WHITE PLAINS, N.Y. (AP) _ General Foods has extended its recall of contaminated cheese to include soft-ripened Camembert and Brie marketed under the Cheese Lifestyle label, the company said Tuesday.

The company earlier recalled its Liederkranz soft-ripened cheese, saying one batch had been found to be contaminated with the same listeria monocytogenes bacteria that has been linked to 61 deaths and stillbirths in seven states.

General Foods spokeswoman Trecie Fennell said a similar type of bacteria was detected in the Cheese Lifestyle Camembert. Although no bacteria were found in the Brie, Miss Fennell said the company decided to recall all soft- ripened cheeses produced for its Otto Roth cheese subsidiary at a plant in Van Wert, Ohio.

The Liederkranz, also marketed under the Cheese Lifestyle label, was produced at the same plant. It is not known if any contaminated cheese reached the marketplace, and no instances of illness have been reported. General Foods said it has not determined the source of the contamination.

Customers were asked to return any Cheese Lifestyle Brie or Camembert to the store where it was purchased. General Foods said customers would receive a full refund.

Although the Liederkranz was distributed nationwide, the Brie and Camembert were shipped only to 14 states east of the Rocky Mountains: New York, New Jersey, Pennsylvania, Connecticut, Arkansas, Florida, Illinois, Iowa, Kansas, Kentucky, Michigan, North Carolina, Ohio and Texas.

The Brie and Camembert were wrapped in foil and sold in four-ounce white, halfmoon-shaped cardboard cartons, General Foods said.

General Foods announced its recall of Liederkranz on Aug. 14, five days after being told by the federal Food and Drug Administration that it might be contaminated.

Miss Fennell said the company waited until the FDA had confirmed that that cheese was contaminated with listeria monocytogenes bacteria before announcing the recall.
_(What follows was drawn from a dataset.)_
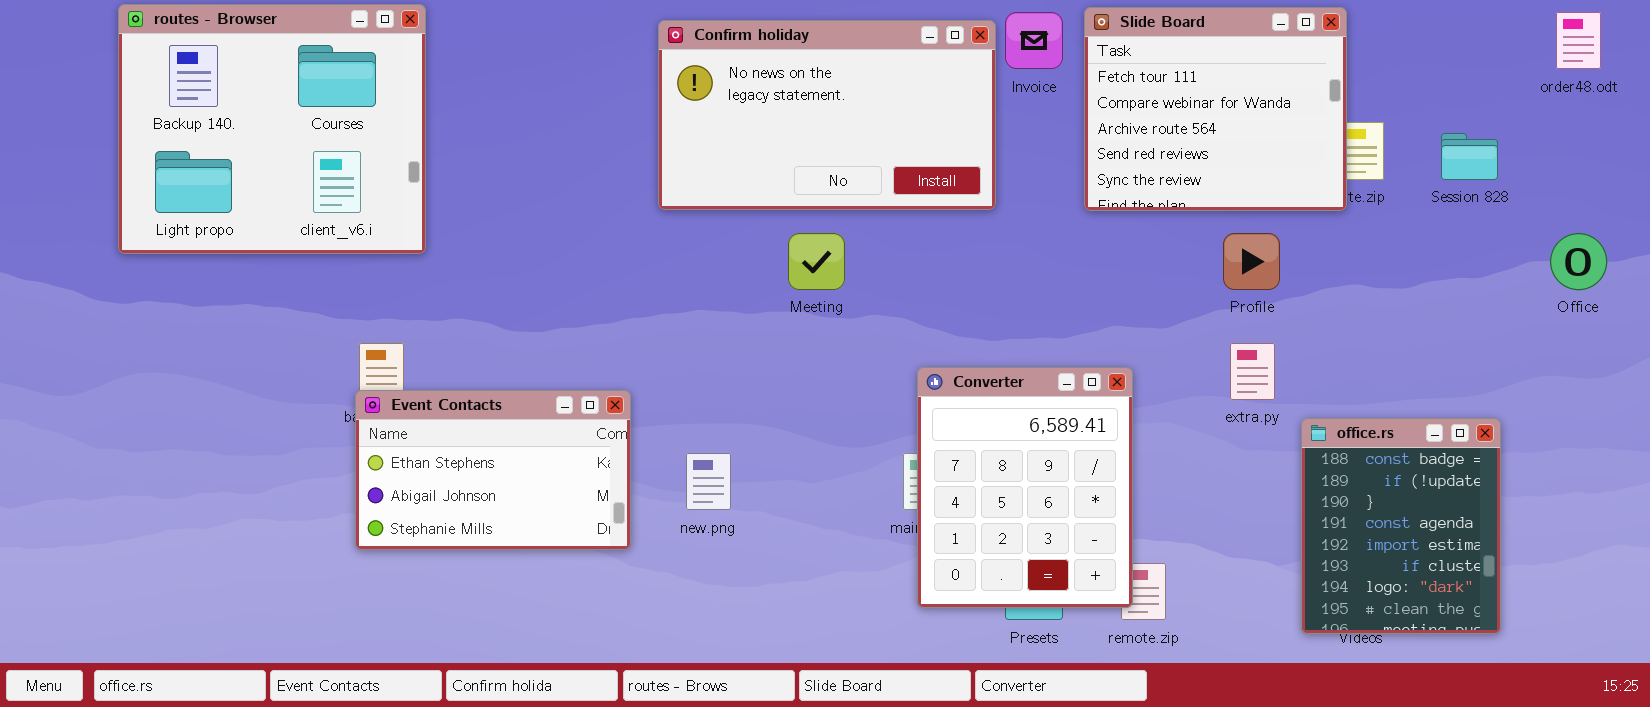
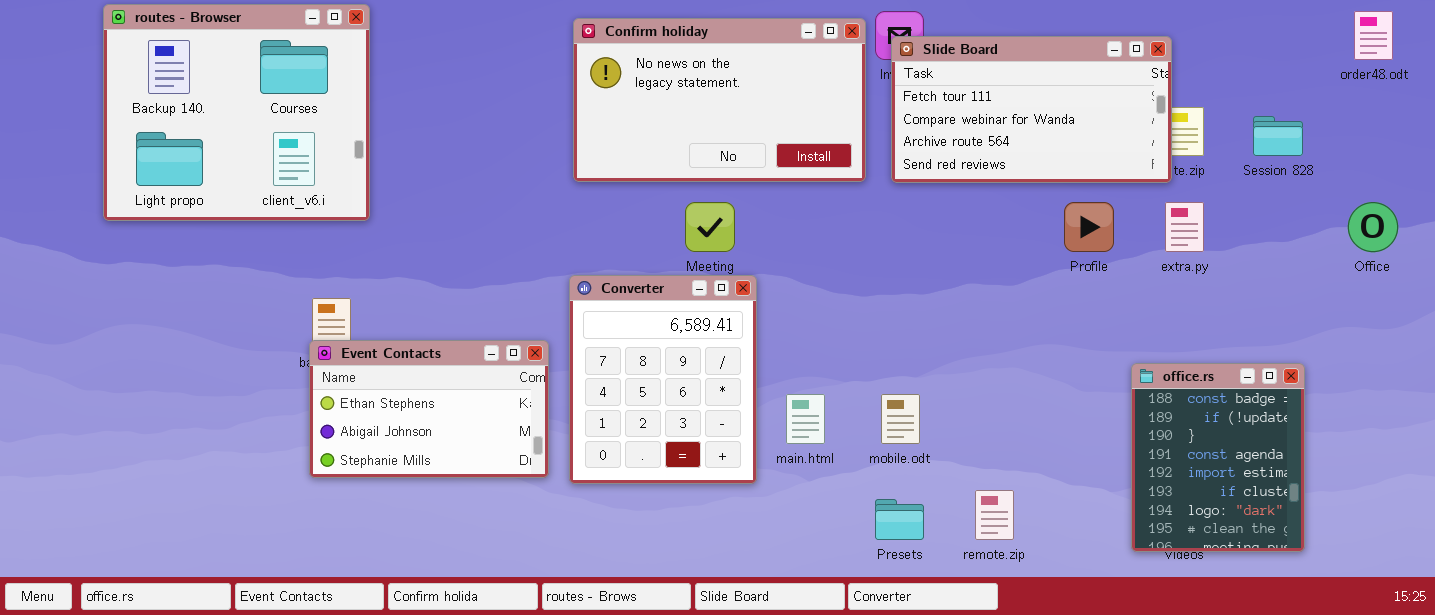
Slide Board: [1084,7,1347,211] -> [891,36,1172,183], resized
extra.py: [1230,343,1275,400] -> [1165,202,1204,252], moved
Converter: [917,367,1133,608] -> [569,275,757,484], moved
Miss Fennell said the bacteria found in the Camembert was in the listeria family, but had not been pinpointed as listeria monocytogenes. She said an FDA report more clearly identifying the bacteria was expected Thursday or Friday.

Listeria monocytogenes is the same bacteria that was found in Mexican-style cheeses produced in California and linked to recent deaths and stillbirths in California, Arizona, Colorado, Florida, Oregon, Texas and Washington.